Of course the gun. A four-inch Smith & Wesson M66357 Magnum. He took his off the shelf and gave it a quick wipe down its stainless steel ugliness gleamed in the low light, but the damned thing felt so good in the hand. It fired six murderous little Federal 125-grain hollowpoint bullets, with a one-shot stop rating of 93 percent. Bud went to the range twice a week; he was a very good shot.
He opened the cylinder and quickly dropped in six Federals from the open box; he had two speed loaders each charged with six cartridges for quick refills. Unlike many state officers. Bud laboriously practiced with the speed-loaders, and could get his six empties out and have six new shells deposited in the cylinder in less than two seconds.
He'd never had to do so, just as he'd never shot a living man, but it was better to be able to do it fast and not need it than to need it and not be able to do it. He secured the pistol in his holster, snapping the thumb snap. Then he reached into the gun safe and removed a tiny Smith & Wesson 640, a two-incher, flicked the cylinder open to assure himself it carried five +P .38-Special hollow tips locked the cylinder, and slipped it into his ankle holster, left inside ankle, again securing it with the strap.

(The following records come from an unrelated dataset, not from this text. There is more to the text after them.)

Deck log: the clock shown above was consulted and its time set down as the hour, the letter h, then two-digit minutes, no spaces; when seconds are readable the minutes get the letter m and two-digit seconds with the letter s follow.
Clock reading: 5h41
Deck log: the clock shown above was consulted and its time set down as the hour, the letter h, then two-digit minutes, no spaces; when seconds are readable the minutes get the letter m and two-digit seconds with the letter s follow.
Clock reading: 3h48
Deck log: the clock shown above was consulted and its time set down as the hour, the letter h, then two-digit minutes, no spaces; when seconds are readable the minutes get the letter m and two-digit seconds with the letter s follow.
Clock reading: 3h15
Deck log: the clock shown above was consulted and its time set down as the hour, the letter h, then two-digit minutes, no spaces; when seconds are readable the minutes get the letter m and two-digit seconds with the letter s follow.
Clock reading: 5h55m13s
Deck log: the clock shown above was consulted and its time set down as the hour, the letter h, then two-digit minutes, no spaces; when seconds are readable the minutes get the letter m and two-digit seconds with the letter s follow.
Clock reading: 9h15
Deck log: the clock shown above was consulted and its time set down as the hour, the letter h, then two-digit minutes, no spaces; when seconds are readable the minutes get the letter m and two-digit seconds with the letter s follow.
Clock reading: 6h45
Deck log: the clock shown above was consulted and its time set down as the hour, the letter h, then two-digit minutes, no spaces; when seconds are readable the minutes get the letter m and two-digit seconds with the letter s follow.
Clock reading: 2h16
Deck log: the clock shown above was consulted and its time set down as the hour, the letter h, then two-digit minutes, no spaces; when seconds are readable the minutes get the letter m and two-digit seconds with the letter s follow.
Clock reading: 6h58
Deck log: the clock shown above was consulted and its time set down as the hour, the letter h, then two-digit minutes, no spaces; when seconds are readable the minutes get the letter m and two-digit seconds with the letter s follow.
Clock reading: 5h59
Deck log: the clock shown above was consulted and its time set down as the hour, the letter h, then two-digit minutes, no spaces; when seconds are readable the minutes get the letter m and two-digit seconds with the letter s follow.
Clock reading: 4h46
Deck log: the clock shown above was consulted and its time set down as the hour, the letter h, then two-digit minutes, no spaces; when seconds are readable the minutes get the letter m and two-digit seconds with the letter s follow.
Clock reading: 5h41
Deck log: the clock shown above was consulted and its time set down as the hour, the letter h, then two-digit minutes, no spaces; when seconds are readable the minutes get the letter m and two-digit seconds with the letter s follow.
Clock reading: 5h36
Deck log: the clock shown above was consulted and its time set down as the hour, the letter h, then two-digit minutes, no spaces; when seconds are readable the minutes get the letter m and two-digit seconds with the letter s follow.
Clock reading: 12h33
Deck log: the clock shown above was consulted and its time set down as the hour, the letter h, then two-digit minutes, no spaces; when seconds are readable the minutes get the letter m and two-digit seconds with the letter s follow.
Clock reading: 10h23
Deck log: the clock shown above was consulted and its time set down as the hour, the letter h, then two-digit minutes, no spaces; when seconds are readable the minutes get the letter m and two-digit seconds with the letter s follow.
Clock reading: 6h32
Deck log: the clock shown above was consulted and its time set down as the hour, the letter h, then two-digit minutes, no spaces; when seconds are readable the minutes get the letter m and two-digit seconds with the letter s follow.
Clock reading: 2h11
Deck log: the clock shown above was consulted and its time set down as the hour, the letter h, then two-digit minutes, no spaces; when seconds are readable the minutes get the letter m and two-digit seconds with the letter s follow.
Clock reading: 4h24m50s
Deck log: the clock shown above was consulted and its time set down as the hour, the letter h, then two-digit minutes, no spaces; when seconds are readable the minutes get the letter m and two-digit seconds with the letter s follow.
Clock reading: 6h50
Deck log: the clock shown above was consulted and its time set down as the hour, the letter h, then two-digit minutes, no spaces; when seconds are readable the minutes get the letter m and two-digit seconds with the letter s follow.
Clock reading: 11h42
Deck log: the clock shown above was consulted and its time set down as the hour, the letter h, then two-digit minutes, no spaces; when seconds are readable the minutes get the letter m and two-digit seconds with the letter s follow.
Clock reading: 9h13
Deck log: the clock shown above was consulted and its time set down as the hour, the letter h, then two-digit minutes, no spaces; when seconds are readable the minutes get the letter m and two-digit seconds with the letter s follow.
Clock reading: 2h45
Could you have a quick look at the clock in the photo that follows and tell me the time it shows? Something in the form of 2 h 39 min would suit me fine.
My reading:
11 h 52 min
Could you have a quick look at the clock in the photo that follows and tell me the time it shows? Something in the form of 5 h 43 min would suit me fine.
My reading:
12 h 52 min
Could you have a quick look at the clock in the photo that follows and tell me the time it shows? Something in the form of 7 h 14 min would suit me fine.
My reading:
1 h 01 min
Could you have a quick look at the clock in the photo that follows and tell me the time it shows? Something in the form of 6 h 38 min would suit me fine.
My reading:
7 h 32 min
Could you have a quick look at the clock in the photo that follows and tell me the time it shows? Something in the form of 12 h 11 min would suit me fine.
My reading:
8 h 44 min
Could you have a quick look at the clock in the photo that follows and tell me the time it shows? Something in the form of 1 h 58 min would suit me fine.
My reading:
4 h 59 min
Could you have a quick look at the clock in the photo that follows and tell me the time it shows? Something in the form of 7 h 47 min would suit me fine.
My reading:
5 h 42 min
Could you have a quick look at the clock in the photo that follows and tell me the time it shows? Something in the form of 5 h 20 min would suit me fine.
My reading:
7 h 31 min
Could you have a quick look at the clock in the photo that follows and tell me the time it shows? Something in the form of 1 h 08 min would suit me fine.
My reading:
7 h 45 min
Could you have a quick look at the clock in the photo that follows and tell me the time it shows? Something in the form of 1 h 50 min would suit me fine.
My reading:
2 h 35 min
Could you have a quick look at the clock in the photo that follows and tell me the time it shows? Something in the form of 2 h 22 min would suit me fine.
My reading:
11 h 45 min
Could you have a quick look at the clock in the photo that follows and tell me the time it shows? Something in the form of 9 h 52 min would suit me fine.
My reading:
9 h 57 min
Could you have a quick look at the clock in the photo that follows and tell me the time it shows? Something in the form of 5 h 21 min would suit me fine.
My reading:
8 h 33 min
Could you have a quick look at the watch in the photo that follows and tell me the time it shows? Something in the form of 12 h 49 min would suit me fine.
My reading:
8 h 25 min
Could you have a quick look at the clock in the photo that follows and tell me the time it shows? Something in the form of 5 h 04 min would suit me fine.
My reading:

He locked the safe up tight and pulled his Smokey off its top. The dark green flat brimmed hat was perched just so atop his head, its brim just edging off the top of his vision, as it was supposed to. Maybe that's where it started for him, all those years back. Goddamn, he still thought it was the best-looking hat he'd ever seen; it was the only hat he'd ever wear. He wanted to be buried in it, or at least with it.
He stepped out of the house and went to the cruiser parked in the driveway, a gleaming Chevy Caprice, in the black-and-white tones of the state. Firing up the engine, he picked up the mike and pressed the send button.
“Ah, Dispatch, this is six-oh-five, I'm ten-fifty-one to Officer two-eleven.”
“Got you, six-oh-five,” said the woman's voice, the night duty dispatcher.
“Advise you switch to Police Intercity Net for updates as they come through.”
“Affirmative, Dispatch. Any news?”
“Big zero, so far.”
“Okay, Dispatch, off I go.”
He switched to the intercity net, 155.670 MHz, eased the big car out of the driveway, and headed to Ted and Holly Pepper's.
The Pepper trailer, alone on its grim little street, was lit up like a turnpike gas station. Ted, fully uniformed, stood outside with a rifle case in one hand. He was a tall, good-looking youngster, perhaps too handsome; if there was weakness to his character it was that as a young man things had been given to him too easily, without his ever quite acquiring the lessons of humility and hard-ass work. If you're a blue-eyed boy with a button nose, things just show up on your plate. But he was all right. Ted just didn't have the gift—that special instinct for human deviance, that cunning about motive, that twitch for the truth under the lie, and finally, the will to do the job flat out—that marked a great cop. But there weren't too many great cops left, and Bud knew he himself fell short in a bunch of areas, too. He had only this on Ted: He'd been around a bit more.
As Bud pulled in, the door opened, and Holly came out in a housecoat with two sealed 7-Eleven plastic cups that presumably held hot coffee. Her freckles stood out now, without makeup; her straw-colored, almost reddish mass of hair looked like she'd been electrified, but, dammit, that was Holly, she was a cute one.